- Interactive map of Naleti
- Coordinates: 31°53′N 76°14′E﻿ / ﻿31.89°N 76.23°E
- Country: India
- Region: North India
- State Government: Himachal Pradesh

Government
- • Member of Parliament (MP): Anurag Thakur
- • Member of Legislative Assembly (MLA): Hoshiyar Singh
- • Panchayat Pradhan: Ankush
- Elevation: 478 m (1,568 ft)

Population
- • Total: 1,382
- Time zone: UTC+5:30 (IST)
- PIN: 177104
- Telephone code: 91-1970
- Vehicle registration: HP-36

= Naleti =

Naleti is a small hamlet along the left bank of the Beas River. This village forms a part of Dehra subdivision of Kangra district of Himachal Pradesh, the hill state of India. Naleti comprises three revenue villages: Bhardyal, Bulla (Pandit), and Samdol.

== Demographics ==
As per 2011 Census, the population of Naleti is 1382.

| Name of Village | Males | Females | Total |
|---|---|---|---|
| Bhardyal | 157 | 177 | 334 |
| Naleti | 276 | 268 | 544 |
| Samdol | 242 | 262 | 504 |
| Total | 675 | 707 | 1382 |

== Geography ==
Naleti is located in Dehra Tehsil of District Kangra. It is just 2 km each from Sunhet and Nehran Pukhar both located At National Highway 503.
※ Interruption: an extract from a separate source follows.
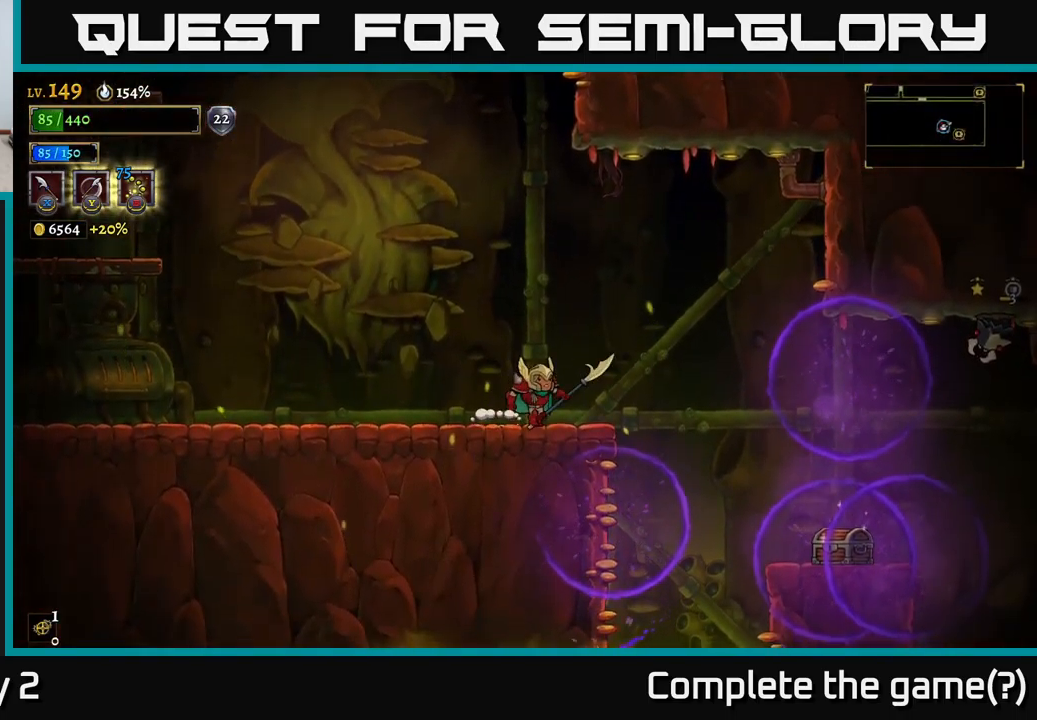
{"buttons": [], "left_stick": "center", "right_stick": "center", "events": []}
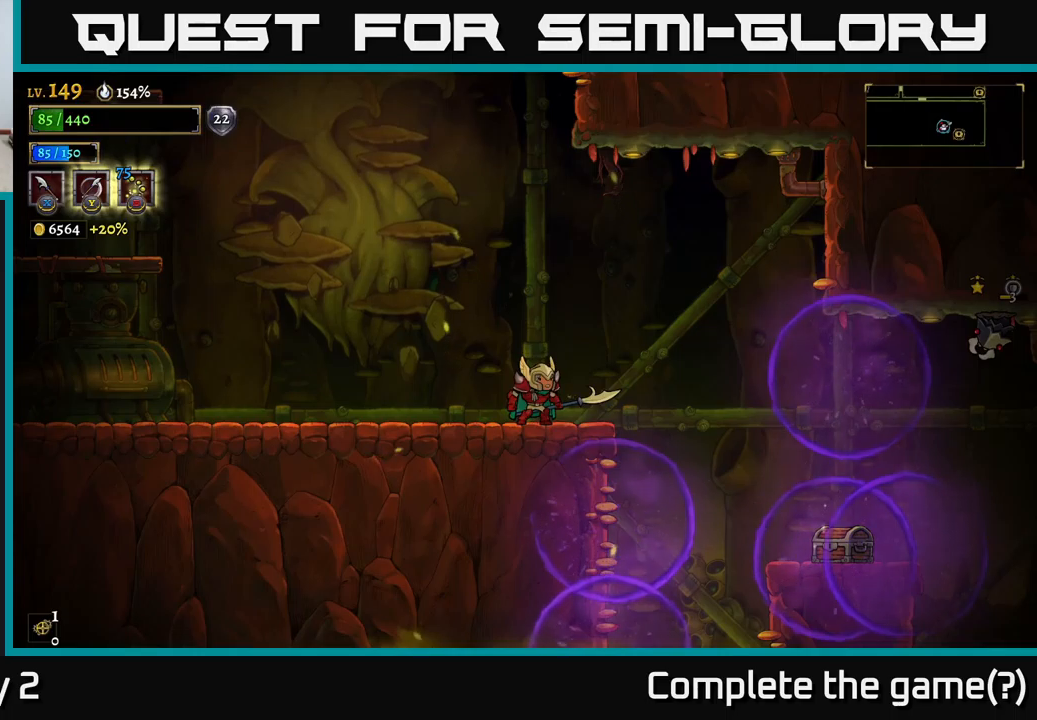
{"buttons": [], "left_stick": "center", "right_stick": "center", "events": []}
Naleti is famous for its seven villages.

Bhardyal segment comprises Bhardiyal, Kaachh and Jakharad villages

Samdol segment comprises Buhla and Samdol villages

Naleti segment comprises Kurad (Thathla) and Upla Duar villages

The village lies in between Kulahar khadd bordering the North eastern boundary of the village and Balla khad in the South just below the Kendriya Vidyalya.

== Education ==
There are numerous educational institutes within the village and the close vicinity. Kendriya Vidyalaya Naleti is the prominent school in Naleti, managed by the Ministry of Education, Govt of India.

Vedvyas campus of Central Sanskrit University (earlier known as Rashtriya Sanskrit Samsthanam, a Deemed University run by Ministry of Education, Govt of India is located in Balahar, which lies in Ward No 7 Masot in Naleti Village Panchayat.

Govt. Senior Secondary School Pragpur is located on the Southern border of Naleti.

There is also a state government run middle school and a primary school.